Goal of the exercise:
Count every line in the entries that contains "Urinary". Report that count alone.

======== Records supplied

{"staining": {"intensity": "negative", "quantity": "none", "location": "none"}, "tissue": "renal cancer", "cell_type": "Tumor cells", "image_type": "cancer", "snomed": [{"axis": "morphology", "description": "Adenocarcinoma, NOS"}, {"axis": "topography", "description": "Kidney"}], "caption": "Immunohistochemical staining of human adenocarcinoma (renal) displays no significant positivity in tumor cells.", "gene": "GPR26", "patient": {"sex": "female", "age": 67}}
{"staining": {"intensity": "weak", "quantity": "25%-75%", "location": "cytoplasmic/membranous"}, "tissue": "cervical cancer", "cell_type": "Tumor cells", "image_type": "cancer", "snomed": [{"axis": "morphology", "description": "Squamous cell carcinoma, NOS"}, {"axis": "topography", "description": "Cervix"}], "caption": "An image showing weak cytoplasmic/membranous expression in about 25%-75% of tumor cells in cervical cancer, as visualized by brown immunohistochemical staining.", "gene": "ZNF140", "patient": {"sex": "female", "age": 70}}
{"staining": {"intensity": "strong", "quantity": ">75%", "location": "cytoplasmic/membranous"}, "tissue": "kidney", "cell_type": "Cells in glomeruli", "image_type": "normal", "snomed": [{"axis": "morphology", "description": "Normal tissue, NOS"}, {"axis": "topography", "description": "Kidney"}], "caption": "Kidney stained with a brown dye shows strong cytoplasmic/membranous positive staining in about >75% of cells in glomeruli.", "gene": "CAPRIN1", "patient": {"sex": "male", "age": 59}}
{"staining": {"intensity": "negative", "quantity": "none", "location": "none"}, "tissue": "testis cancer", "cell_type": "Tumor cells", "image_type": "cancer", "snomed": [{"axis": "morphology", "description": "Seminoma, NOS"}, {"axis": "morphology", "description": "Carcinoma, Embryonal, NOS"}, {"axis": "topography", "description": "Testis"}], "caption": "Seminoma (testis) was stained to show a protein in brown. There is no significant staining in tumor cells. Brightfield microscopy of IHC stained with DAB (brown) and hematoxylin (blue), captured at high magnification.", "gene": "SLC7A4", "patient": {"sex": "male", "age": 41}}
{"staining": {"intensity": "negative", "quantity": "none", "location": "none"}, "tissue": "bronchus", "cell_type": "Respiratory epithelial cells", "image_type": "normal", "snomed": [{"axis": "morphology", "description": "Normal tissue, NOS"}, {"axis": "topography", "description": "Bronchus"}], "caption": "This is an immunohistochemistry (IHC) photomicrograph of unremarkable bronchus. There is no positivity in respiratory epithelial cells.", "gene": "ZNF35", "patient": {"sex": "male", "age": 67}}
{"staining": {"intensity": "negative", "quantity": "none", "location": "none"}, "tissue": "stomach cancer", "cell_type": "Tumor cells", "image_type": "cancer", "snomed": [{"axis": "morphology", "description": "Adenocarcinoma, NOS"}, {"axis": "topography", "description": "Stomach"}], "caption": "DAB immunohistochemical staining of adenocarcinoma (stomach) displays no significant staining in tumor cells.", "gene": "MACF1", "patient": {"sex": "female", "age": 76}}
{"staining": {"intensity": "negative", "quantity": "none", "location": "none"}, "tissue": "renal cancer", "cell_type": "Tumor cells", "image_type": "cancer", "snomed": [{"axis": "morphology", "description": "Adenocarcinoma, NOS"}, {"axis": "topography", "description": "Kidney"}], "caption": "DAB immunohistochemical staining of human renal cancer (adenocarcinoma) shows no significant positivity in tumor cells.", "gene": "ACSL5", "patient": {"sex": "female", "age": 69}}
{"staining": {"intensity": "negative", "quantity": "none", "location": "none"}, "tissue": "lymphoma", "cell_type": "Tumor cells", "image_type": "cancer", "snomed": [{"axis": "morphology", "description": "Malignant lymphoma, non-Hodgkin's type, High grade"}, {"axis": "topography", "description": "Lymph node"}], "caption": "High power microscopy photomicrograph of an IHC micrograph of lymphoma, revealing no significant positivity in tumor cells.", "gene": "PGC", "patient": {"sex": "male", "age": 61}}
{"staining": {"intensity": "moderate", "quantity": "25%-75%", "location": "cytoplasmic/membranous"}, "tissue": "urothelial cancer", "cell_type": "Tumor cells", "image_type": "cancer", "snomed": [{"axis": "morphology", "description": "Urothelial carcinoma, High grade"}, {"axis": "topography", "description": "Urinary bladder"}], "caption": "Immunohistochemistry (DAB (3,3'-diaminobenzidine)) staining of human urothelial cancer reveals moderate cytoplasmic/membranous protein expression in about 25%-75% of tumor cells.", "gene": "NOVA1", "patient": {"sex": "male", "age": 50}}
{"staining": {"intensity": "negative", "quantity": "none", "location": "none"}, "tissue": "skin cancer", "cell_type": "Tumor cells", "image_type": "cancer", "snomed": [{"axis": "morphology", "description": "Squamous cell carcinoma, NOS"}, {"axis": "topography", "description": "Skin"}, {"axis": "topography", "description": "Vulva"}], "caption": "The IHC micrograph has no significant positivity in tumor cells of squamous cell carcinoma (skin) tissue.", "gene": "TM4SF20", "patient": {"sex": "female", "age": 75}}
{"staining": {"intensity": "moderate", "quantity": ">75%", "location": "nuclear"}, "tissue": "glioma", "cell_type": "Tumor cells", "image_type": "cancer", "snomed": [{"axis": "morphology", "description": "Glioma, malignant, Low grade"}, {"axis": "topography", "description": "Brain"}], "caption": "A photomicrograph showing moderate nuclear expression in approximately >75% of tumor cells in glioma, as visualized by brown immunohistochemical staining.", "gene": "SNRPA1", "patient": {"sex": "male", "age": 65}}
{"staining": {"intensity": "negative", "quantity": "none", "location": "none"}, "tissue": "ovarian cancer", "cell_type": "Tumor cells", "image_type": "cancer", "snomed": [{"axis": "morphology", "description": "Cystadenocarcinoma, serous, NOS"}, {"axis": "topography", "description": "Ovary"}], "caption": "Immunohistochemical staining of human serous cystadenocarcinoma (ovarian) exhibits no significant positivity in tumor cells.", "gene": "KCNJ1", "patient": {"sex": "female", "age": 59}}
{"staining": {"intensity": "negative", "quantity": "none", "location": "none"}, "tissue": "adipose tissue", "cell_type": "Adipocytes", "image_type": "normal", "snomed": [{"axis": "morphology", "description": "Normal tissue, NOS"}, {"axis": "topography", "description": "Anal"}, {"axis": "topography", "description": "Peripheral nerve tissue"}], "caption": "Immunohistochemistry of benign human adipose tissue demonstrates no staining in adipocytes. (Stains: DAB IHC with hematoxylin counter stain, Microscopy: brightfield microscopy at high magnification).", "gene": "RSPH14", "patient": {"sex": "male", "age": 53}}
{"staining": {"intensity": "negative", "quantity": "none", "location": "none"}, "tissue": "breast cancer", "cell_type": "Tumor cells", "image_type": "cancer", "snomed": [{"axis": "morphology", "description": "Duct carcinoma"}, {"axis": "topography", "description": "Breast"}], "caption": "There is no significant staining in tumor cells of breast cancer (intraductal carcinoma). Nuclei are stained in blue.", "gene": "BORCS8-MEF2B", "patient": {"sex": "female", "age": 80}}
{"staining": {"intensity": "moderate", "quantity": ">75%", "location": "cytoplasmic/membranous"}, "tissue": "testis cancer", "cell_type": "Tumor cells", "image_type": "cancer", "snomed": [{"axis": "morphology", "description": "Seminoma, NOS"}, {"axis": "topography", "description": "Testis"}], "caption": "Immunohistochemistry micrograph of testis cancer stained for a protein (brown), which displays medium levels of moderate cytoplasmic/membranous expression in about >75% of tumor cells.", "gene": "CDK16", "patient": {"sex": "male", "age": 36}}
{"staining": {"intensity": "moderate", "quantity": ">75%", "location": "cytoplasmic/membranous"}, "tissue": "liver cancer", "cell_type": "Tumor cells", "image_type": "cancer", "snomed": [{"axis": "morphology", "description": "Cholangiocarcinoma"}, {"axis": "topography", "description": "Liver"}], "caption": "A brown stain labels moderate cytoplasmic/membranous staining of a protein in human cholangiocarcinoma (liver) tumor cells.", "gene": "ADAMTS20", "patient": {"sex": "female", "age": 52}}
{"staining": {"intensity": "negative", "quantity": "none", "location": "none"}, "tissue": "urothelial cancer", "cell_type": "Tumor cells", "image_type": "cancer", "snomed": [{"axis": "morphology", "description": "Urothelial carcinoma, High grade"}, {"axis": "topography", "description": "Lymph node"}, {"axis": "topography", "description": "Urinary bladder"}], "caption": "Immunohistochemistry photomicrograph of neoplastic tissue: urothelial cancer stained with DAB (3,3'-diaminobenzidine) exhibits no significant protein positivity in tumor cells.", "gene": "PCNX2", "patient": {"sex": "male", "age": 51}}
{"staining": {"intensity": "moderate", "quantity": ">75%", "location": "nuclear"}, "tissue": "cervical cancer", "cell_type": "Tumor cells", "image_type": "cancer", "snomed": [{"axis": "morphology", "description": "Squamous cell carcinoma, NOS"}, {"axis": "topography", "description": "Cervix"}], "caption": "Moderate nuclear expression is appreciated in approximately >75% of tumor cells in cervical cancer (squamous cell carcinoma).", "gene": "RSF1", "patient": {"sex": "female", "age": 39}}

================

Response for this exercise:
2